Published: 28 July 2023

Your questions answered over plans for a Harbour Revision Order in Exeter Exeter Canal an Quayside

A new question and answer guide has been produced as the Council continues preparations to consult on introducing a Harbour Revision Order (HRO) for Exeter.

The Q&A (below) explains what an HRO is and why it’s important for Exeter.

A HRO is a set of rules which govern what the authority can do and the powers that it has within the boundaries of the harbour in Exeter.

Harbour Orders are a form of delegated legislation which either amends or introduces new harbour legislation. They confer powers on the harbour authority for the purpose of improving, maintaining or managing a harbour.

The process of introducing a Harbour Revision Order for Exeter is expected to take several years to complete and represents a significant change to the way waterways have been managed in the past.

Everyone will be given the opportunity to have their say when formal consultation is launched at a date to be arranged.

In the meantime, any comments or questions about the process are welcomed and should be emailed to

Harbour Revision Order – Questions and Answers

Q: Why does Exeter City Council need a Harbour Revision Order

A: Exeter City Council (ECC) is the Statutory Harbour Authority for the port of Exeter and the Exeter Ship Canal. The Council are seeking a Harbour Revision Order (HRO) under Section 14 of the Harbours Act 1964 in order to seek compliance with the Port Marine Safety Code (PMSC). Compliance with the code is not mandatory but by being compliant, the Council will be able to demonstrate best practice. In order to achieve compliance with the code, the Council has to have the correct powers of General Direction and Special Direction, which can only be gained by an application to the Secretary of State of the Department for Transport to have a Harbour Revision Order.
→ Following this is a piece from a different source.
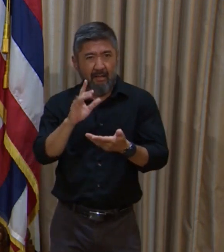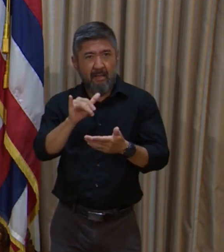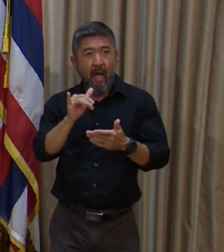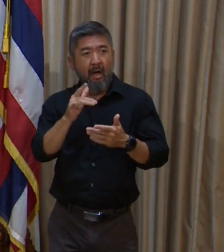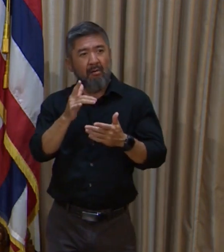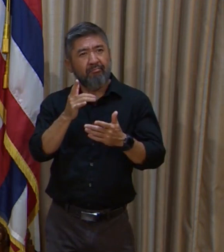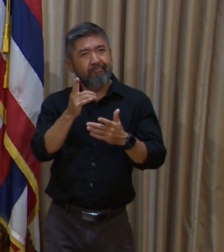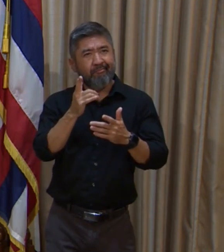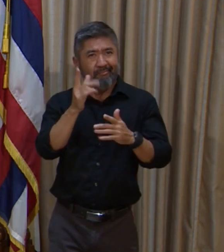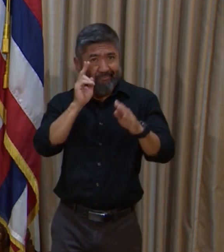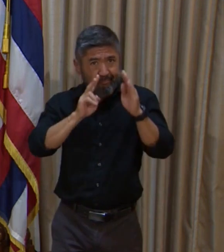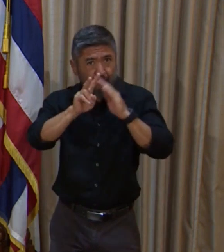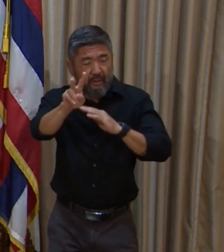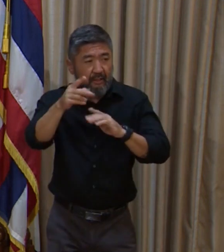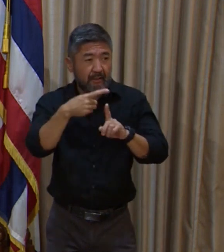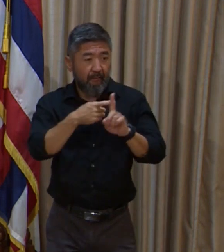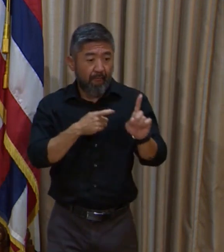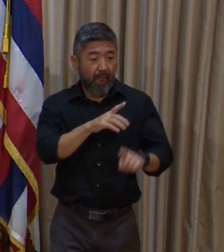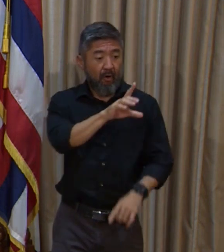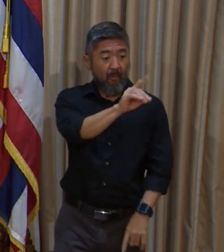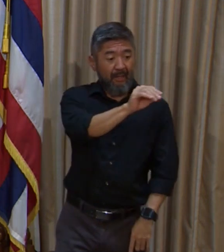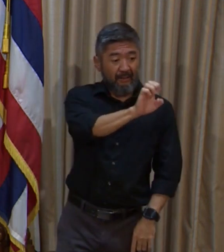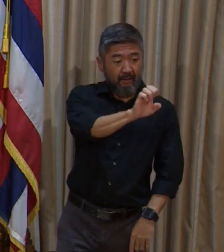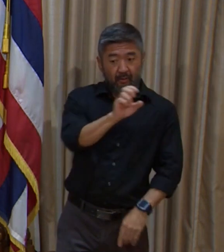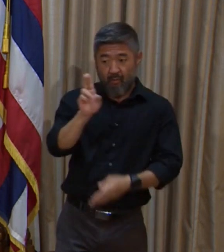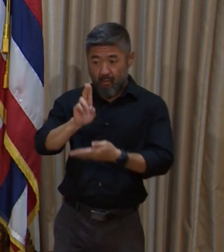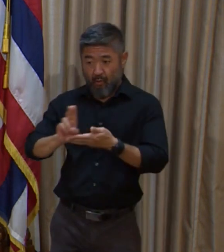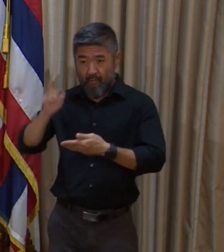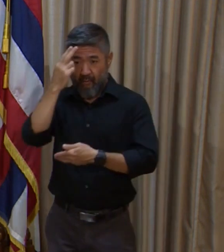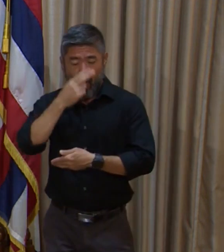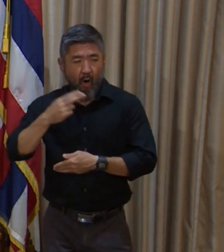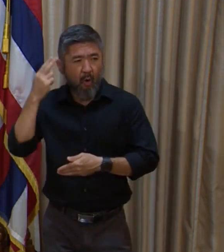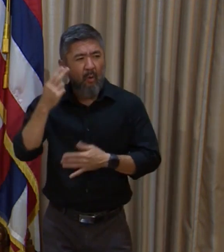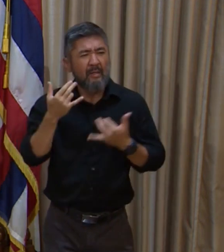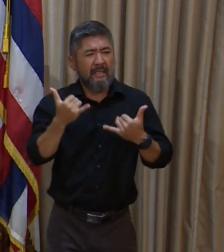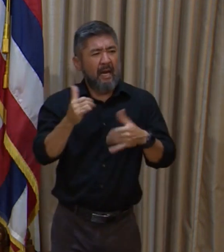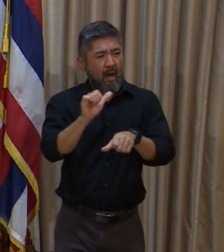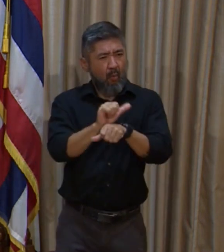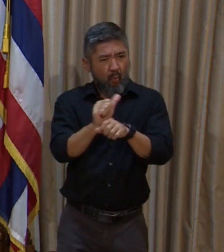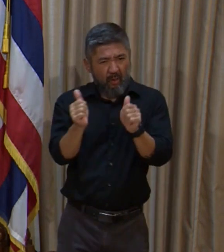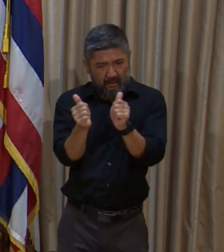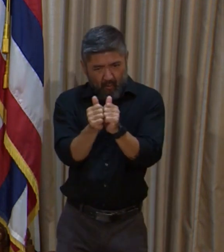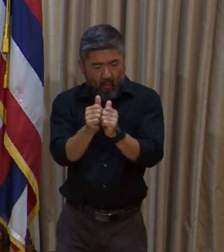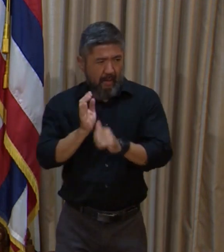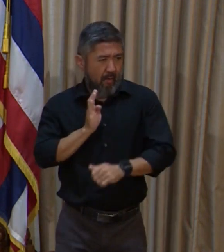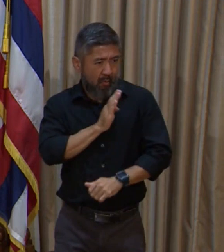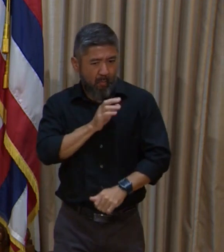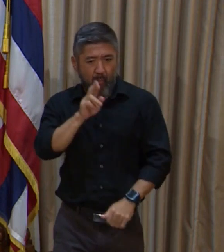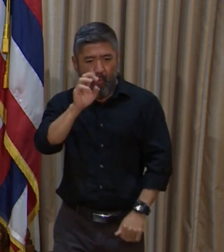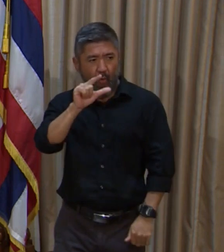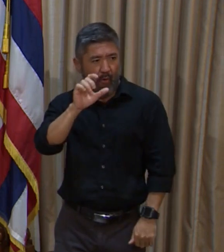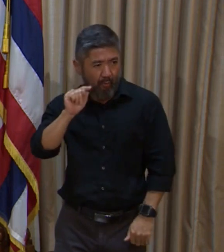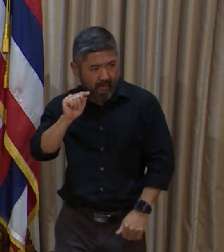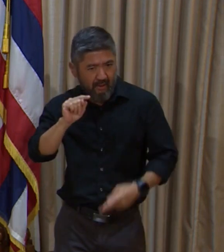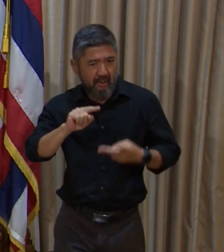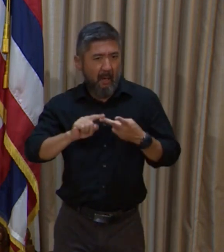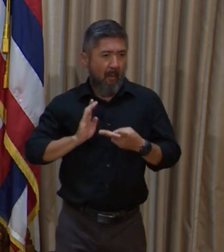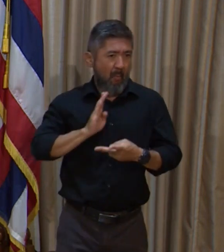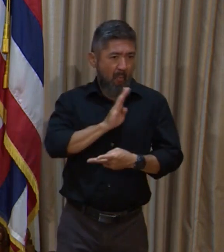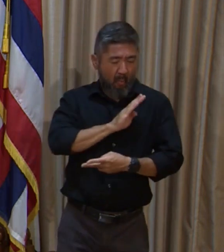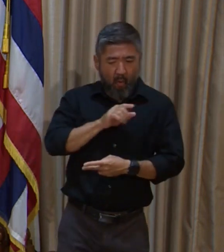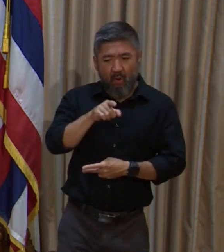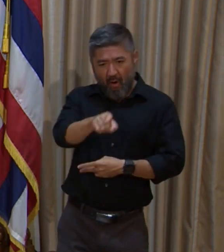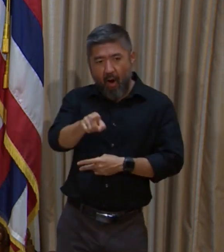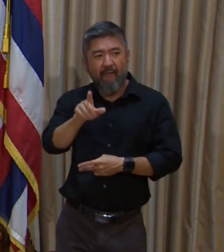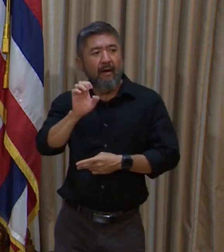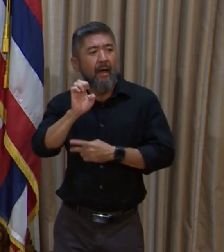Hawaii and the DOE is currently working with the Board of Regents and Board of Education on is already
Q: What do users of the Exe waterways gain by an HRO?

A: Currently, the river Exe has a small number of byelaws that cover the estuary, and date back to 1976 so are not fit for purpose in managing a harbour in a modern and efficient way. By having an HRO the Council will be able to review those byelaws and update their meanings in modern day harbour General Directions and apply Special Directions for specific incidents or occasions. An HRO will also allow the Council to make the harbour as safe and sustainable for the long term future.

Q: Does this mean users of the Exe waterways will have to pay harbour dues?

A: Currently nobody is paying harbour dues to use the water for recreational purposes. The exception is that visiting yachts pay a small overnight mooring fee or for the seasonal storage or restoration of boats at the canal or Topsham Quay. The HRO will give the Council powers to levy harbour dues but before any scale of fees are decided upon there will be a full public consultation. Under the Port Marine Safety Code, any fees charged will have to be reasonable and justifiable.

Q: Is this just a way of making more money for the Council?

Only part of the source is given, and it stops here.